Blomstedt is by far the best known of that elite group; the San Francisco Symphony Conductor Laureate has made a concerted effort throughout his career to promote Berwald's music through both concerts and recordings. During his tenure as music director of the SFS from 1985 to 1995, Blomstedt introduced Bay Area audiences to a number of Berwald's symphonies. For his annual spring visit to Davies Symphony Hall, Blomstedt will be doing it again, conducting Berwald's third symphony, the Sinfonie Singuliere.
Herbert Blomstedt has had a special relationship with the Sinfonie Singuliere since he was a teenager. "One of the first symphony concerts I can remember going to," he recalls, "was in a small Swedish city called Jsnksping. They had a quite good amateur orchestra, and my piano teacher was the conductor. He got me a free ticket so I could listen to a symphony concert; and the only piece I really remember from that concert was the Symphony No. 3 by Franz Berwald. It starts so characteristically that you never forget it."
Blomstedt would continue to follow -- and support -- Berwald's work throughout his career. While studying at the New England Conservatory of Music in 1952 -- one of several eminent institutions where he practiced the craft of conducting after taking degrees from both the Royal Conservatory in Stockholm and the University of Uppsala -- Blomstedt introduced Boston to Berwald. "That was two years before my professional debut in Stockholm," he remembers. "My teacher fell terminally ill, and I was asked to take over the orchestra for him. And we had a concert in the beginning of December, which was also aired on the local radio, and the main work was Berwald's Sinfonie Singuliere. The orchestra played it marvelously, and it was wonderfully received. So that was the first thing I performed in America."

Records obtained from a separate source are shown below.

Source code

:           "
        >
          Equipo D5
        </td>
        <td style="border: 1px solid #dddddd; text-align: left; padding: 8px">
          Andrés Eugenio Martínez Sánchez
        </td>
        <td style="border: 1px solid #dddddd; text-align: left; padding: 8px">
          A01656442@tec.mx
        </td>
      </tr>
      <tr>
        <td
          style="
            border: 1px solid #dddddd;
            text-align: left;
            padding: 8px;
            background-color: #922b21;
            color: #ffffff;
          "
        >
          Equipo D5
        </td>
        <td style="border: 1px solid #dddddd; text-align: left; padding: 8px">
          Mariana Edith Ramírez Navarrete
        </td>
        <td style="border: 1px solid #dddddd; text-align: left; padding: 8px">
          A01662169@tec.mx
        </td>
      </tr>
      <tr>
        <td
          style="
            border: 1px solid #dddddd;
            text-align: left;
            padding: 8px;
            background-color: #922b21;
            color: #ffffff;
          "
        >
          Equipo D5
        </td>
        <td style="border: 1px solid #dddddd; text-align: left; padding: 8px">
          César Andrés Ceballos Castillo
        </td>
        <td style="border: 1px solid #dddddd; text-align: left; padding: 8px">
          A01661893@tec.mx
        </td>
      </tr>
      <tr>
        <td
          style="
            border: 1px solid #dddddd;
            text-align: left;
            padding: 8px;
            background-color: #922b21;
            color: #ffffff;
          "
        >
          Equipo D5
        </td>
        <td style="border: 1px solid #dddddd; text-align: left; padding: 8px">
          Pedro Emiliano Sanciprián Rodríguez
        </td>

Although the Sinfonie Singuliere is considered Berwald's most important composition -- part of a body of work that includes three other symphonies, a couple of operas, several concertos, symphonic tone poems, and chamber music -- it didn't see its first performance until 1905, 60 years after it was written. Indeed, the only symphony of Berwald's the composer saw performed in his lifetime was his Symphony No. 1, or Sinfonie Serieuse, presented in Stockholm in 1843.
"At that time," explains Blomstedt, "Sweden was completely underdeveloped in the field of symphonic music. There was nothing similar to a well-trained orchestra in all of Sweden. There was one orchestra that could play symphonic music, and that was the Royal Opera Orchestra in Stockholm; but they played operas all the time. So the soil was not prepared for this kind of music."

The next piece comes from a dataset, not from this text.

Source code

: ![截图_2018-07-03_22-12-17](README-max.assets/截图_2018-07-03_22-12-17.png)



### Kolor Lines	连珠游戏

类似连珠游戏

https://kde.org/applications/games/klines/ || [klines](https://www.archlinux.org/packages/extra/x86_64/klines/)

Another thing working against Berwald was the style of his music. Berwald lived during one of those remarkable, epoch-straddling periods in the history of classical music. Born one year before Schubert but still alive 40 years after Schubert's death, when Wagner's Tristan und Isolde debuted, Berwald saw the restrained manners of classicism give way to the turbulent gestures of romanticism. A violinist in the Royal Opera Orchestra of Stockholm in his youth, Berwald played in the Swedish premieres of five operas by Mozart and two by Weber. In fact, in the very same season, opera audiences in Stockholm witnessed the premieres of Mozart's loftily classical La Clemenza di Tito and Weber's blood-chillingly romantic Der Freischutz.
At the end of that season, Berwald left the orchestra to devote himself full time to composing. But he was split between the old classical tradition and the new romantic trend, and his music reflected this -- falling solidly into neither camp but flirting overtly with both. This unusual amalgam resulted in a highly original sound, with a distinctly modern flavor. "If you take Mendelssohn plus Schumann and add a little bit of Berlioz and divide it in three, then you have Berwald," explains Blomstedt. "Of course, you should also take Beethoven, because he was really the model for Berwald. It sounds like a crazy recipe," he admits, "but everything he writes for the orchestra just sounds superbly."